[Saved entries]
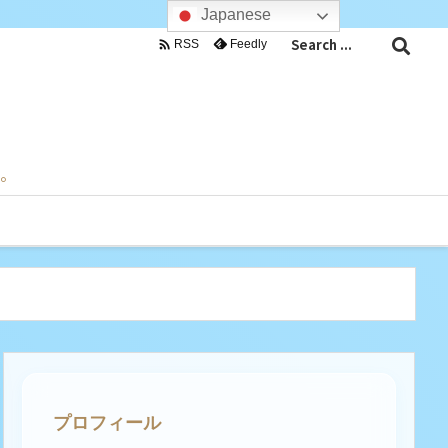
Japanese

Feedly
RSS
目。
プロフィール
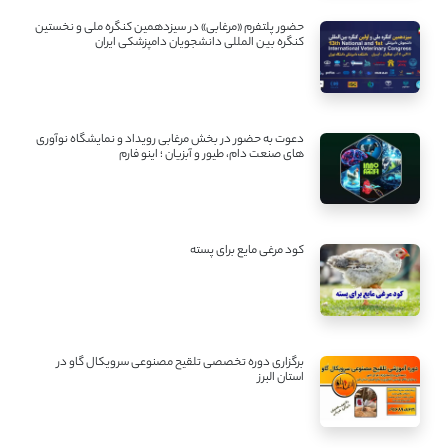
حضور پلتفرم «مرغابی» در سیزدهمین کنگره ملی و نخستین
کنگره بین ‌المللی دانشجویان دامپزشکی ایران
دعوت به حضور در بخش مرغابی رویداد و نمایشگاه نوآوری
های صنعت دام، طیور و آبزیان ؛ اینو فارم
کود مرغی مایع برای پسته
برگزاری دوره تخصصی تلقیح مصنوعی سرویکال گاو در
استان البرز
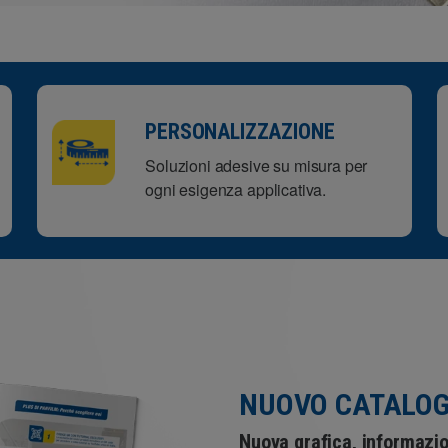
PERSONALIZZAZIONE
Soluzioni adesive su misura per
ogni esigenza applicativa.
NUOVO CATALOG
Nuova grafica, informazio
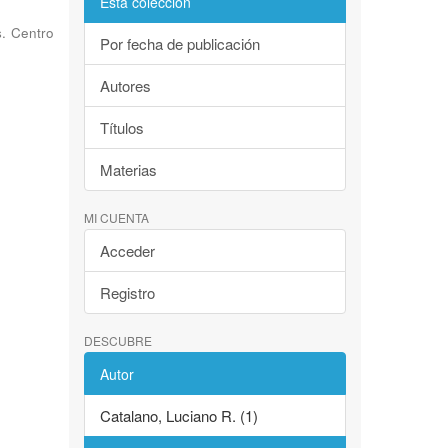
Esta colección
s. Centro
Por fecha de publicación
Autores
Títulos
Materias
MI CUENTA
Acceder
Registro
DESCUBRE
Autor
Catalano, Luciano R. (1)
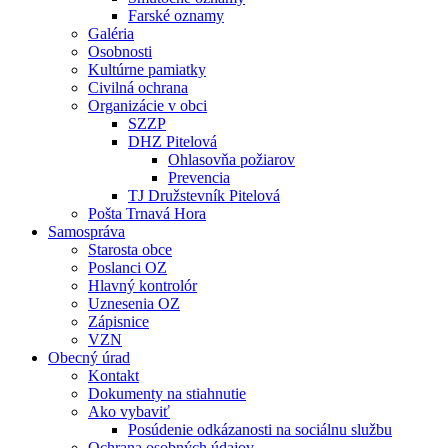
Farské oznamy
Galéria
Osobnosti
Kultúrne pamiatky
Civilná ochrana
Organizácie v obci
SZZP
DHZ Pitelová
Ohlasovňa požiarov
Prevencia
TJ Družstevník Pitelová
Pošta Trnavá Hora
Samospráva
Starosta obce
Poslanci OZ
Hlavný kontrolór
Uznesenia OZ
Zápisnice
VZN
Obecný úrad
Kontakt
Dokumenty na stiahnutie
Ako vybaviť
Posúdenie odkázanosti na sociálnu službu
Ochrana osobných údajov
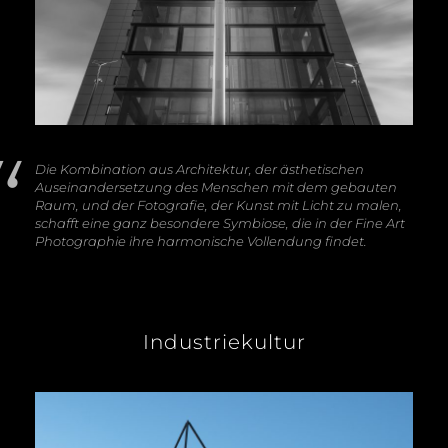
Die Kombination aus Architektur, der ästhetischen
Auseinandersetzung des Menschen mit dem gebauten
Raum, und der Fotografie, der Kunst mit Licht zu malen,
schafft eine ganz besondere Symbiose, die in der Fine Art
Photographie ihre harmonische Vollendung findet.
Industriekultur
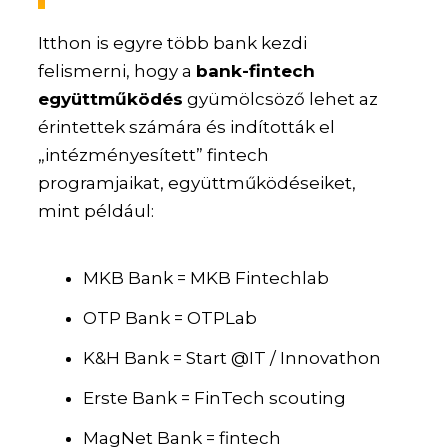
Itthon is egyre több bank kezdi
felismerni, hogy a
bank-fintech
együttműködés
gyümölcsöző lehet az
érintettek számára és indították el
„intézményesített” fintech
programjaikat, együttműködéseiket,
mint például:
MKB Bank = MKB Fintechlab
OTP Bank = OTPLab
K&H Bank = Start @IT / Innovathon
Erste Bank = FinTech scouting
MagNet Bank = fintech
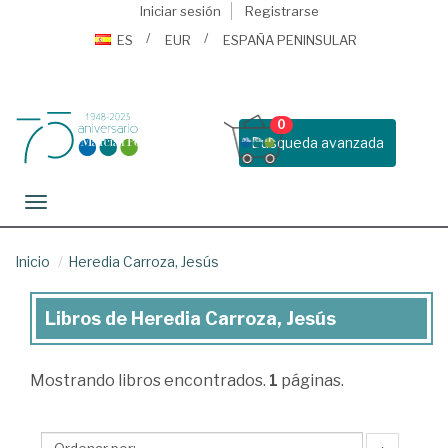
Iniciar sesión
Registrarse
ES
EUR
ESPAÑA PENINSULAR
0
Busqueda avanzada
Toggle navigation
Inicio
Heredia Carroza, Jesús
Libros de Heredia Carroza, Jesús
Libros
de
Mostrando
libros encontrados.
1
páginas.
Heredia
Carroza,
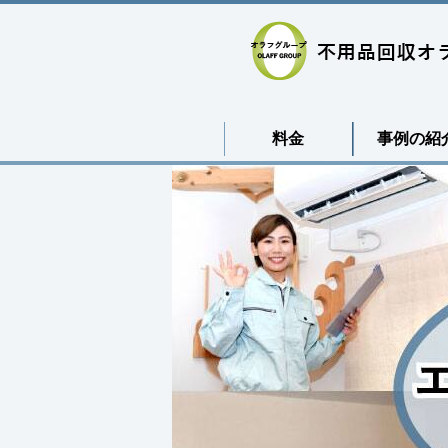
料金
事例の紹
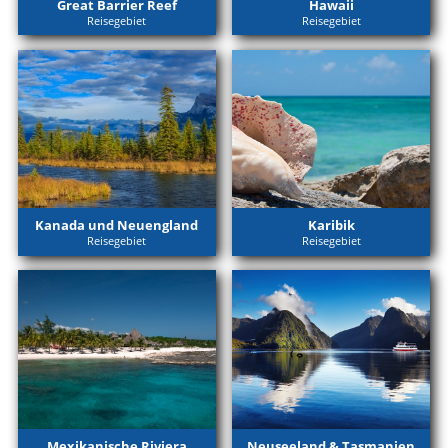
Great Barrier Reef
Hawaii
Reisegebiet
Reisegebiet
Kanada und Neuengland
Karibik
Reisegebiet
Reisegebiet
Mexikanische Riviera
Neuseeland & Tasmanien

- PROBLEM STATEMENT
Could you rewrite the records from their first line through the line containing "Catalano, Luciano R. (1)", changing "Materias" to "Temas" and keeping everything else the same? Leave the pictures out of your version.

- RESPONSE
Japanese

Feedly
RSS
目。
プロフィール
حضور پلتفرم «مرغابی» در سیزدهمین کنگره ملی و نخستین
کنگره بین ‌المللی دانشجویان دامپزشکی ایران
دعوت به حضور در بخش مرغابی رویداد و نمایشگاه نوآوری
های صنعت دام، طیور و آبزیان ؛ اینو فارم
کود مرغی مایع برای پسته
برگزاری دوره تخصصی تلقیح مصنوعی سرویکال گاو در
استان البرز
PERSONALIZZAZIONE
Soluzioni adesive su misura per
ogni esigenza applicativa.
NUOVO CATALOG
Nuova grafica, informazio
Esta colección
s. Centro
Por fecha de publicación
Autores
Títulos
Temas
MI CUENTA
Acceder
Registro
DESCUBRE
Autor
Catalano, Luciano R. (1)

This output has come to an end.